Message  Loatse le Mar 14 Juin - 10:16

Oui mais bon, entre ce que l'onu dit et ce que l'Otan décide....

Impressionnant, ce dispositif militaire ! (très belles photos dans l'article de mondialisation ca) Même les suédois sont présents// ca en fait du monde pour quelques rafales lybiens (s'il en reste) et deux vieux chars.... Suspect

Tous ces développements pointent vers un dangereux processus d’escalade militaire, qui pourrait potentiellement s’étendre au-delà des frontières libyennes. Les implications économiques et géo-stratégiques de cette guerre vont beaucoup plus loin.
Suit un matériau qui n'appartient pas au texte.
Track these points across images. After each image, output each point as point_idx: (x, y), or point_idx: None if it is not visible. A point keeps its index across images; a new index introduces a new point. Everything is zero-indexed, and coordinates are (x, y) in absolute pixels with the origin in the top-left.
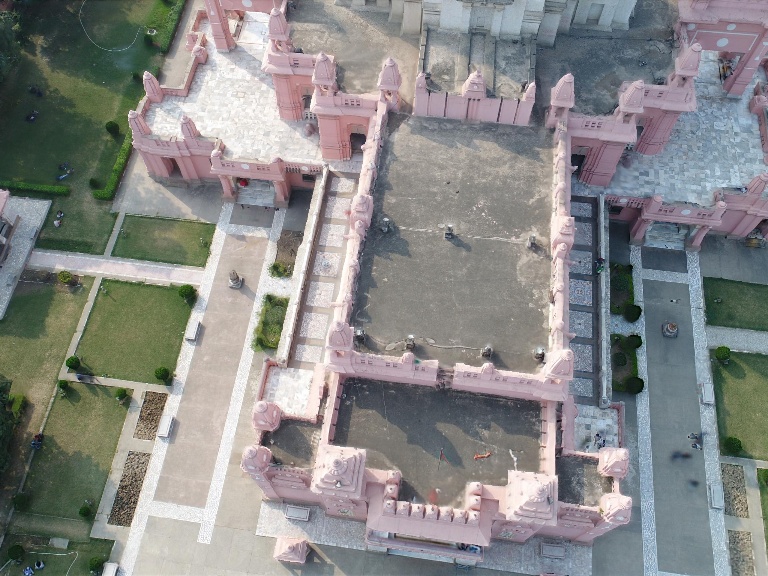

Au vu du nombres de navires, il est vrai qu'on se pose des questions... Il lui reste quoi à kadhafi comme armement pour résister à tout cela ??? Ca me semble incohérent et disproportionné...

Toujours est il qu'un nombre de plus en plus important de lybiens et de travailleurs venant d'afrique fuient ce pays (on les comprend !), un bon nombre d'entre eux vers l'europe et l'italie ou déjà sont entassés des milliers de tunisiens dans des conditions plutôt très précaires...
Pendant ce temps, ce sont les massacres en Syrie et même situation avec déjà 8000 réfugiés syriens en turquie...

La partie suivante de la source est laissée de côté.